RECORDS ::

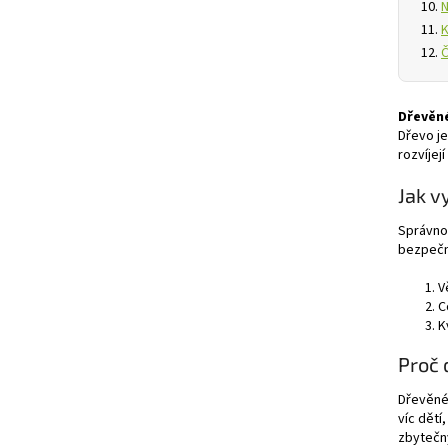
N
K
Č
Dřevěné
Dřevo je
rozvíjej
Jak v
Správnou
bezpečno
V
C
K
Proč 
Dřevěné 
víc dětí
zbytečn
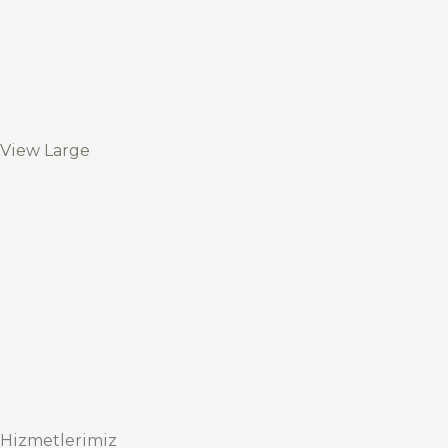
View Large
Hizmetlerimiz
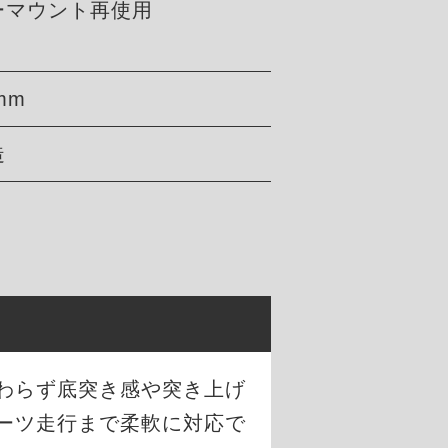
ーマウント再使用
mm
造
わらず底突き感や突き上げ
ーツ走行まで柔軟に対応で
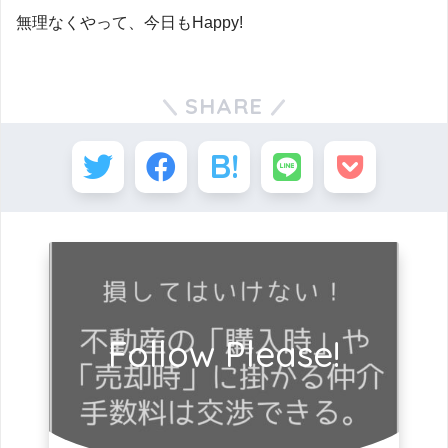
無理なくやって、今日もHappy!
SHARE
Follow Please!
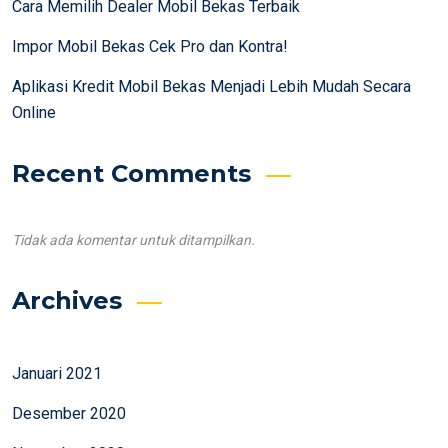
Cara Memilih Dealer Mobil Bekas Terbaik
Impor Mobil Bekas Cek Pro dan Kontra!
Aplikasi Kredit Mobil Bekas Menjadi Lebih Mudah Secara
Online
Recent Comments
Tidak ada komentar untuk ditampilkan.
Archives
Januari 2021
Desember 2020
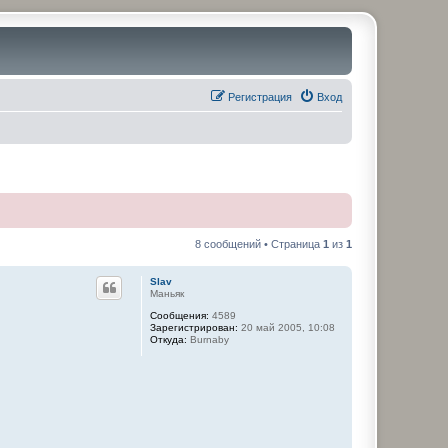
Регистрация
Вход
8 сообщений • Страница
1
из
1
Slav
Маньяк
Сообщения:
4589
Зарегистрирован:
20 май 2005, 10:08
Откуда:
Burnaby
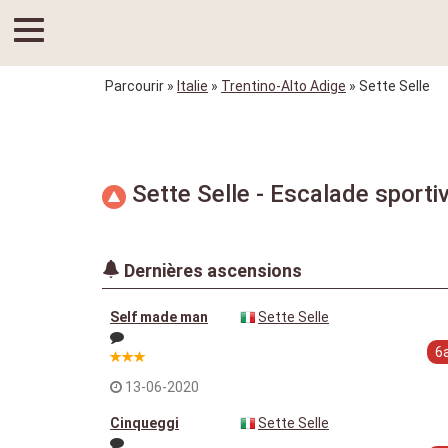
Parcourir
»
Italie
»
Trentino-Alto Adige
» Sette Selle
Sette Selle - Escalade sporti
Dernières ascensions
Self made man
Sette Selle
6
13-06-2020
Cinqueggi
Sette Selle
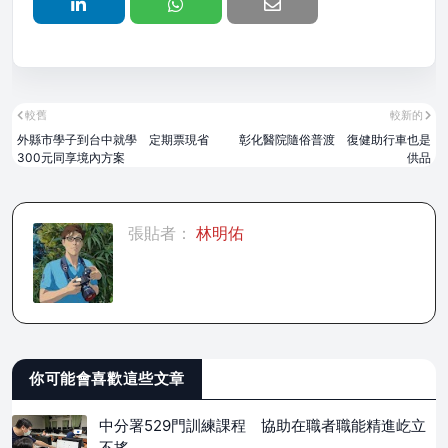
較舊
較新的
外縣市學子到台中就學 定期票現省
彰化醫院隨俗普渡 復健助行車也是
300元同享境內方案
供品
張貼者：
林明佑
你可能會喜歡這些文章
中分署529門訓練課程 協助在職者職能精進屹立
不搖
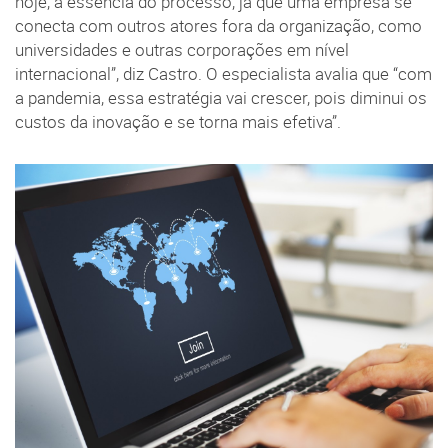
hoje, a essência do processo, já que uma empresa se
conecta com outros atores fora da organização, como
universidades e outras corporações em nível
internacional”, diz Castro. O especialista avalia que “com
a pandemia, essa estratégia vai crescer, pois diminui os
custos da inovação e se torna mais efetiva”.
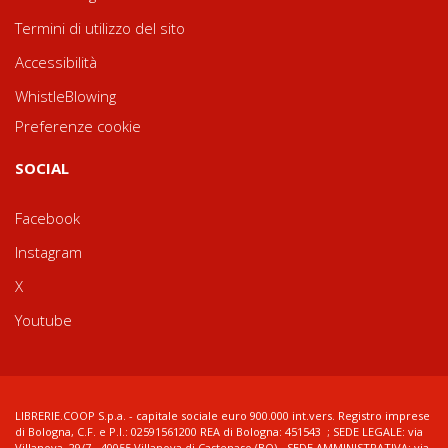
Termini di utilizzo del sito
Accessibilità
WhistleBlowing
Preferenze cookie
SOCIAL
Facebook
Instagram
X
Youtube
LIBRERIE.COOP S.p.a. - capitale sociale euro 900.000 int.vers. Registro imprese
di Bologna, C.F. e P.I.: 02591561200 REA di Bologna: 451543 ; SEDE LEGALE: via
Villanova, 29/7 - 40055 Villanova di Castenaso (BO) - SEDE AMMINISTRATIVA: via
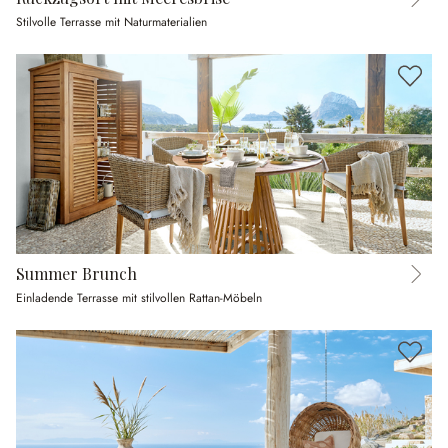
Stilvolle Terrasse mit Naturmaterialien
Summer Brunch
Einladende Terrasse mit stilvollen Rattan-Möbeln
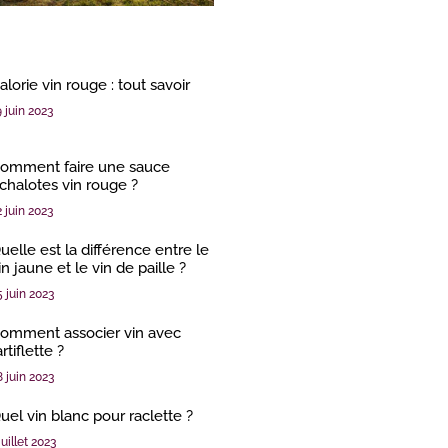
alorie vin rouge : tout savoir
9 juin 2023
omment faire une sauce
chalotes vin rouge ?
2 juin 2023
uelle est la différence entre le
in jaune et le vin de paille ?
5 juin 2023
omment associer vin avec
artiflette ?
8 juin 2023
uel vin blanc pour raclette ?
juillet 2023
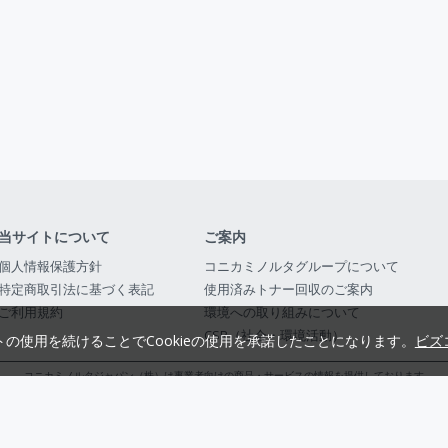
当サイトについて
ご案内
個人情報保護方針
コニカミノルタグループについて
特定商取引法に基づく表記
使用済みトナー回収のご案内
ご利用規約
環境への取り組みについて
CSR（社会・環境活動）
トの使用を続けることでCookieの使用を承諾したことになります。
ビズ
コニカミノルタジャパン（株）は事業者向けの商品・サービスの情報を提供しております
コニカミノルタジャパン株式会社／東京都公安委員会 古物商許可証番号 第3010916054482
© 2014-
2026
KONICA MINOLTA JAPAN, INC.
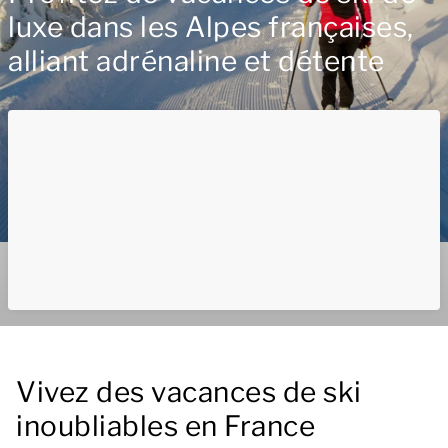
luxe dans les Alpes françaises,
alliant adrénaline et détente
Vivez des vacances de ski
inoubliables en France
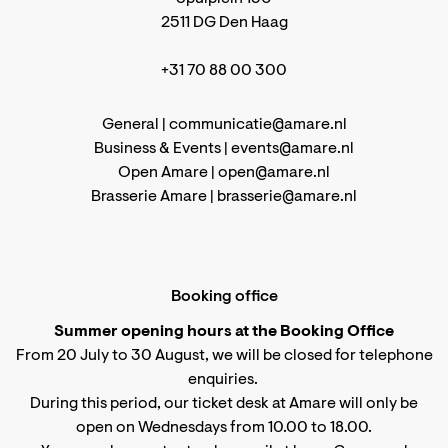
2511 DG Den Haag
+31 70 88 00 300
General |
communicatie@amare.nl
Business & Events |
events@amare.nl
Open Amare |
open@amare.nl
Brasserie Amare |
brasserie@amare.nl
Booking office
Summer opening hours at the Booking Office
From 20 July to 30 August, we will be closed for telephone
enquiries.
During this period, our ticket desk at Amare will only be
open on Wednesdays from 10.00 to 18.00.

YOUR ASSIGNMENT ::
Render the rows from the line with "Termini di utilizzo del sito" up to and including the line with "juillet 2023" as a Markdown table with the columns "No." and "Line text". Number each line, leave out blank lines, and omit the pictures.

TASK ANSWER ::
| No. | Line text |
|---|---|
| 1 | Termini di utilizzo del sito |
| 2 | Accessibilità |
| 3 | WhistleBlowing |
| 4 | Preferenze cookie |
| 5 | SOCIAL |
| 6 | Facebook |
| 7 | Instagram |
| 8 | X |
| 9 | Youtube |
| 10 | LIBRERIE.COOP S.p.a. - capitale sociale euro 900.000 int.vers. Registro imprese |
| 11 | di Bologna, C.F. e P.I.: 02591561200 REA di Bologna: 451543 ; SEDE LEGALE: via |
| 12 | Villanova, 29/7 - 40055 Villanova di Castenaso (BO) - SEDE AMMINISTRATIVA: via |
| 13 | Stilvolle Terrasse mit Naturmaterialien |
| 14 | Summer Brunch |
| 15 | Einladende Terrasse mit stilvollen Rattan-Möbeln |
| 16 | alorie vin rouge : tout savoir |
| 17 | 9 juin 2023 |
| 18 | omment faire une sauce |
| 19 | chalotes vin rouge ? |
| 20 | 2 juin 2023 |
| 21 | uelle est la différence entre le |
| 22 | in jaune et le vin de paille ? |
| 23 | 5 juin 2023 |
| 24 | omment associer vin avec |
| 25 | artiflette ? |
| 26 | 8 juin 2023 |
| 27 | uel vin blanc pour raclette ? |
| 28 | juillet 2023 |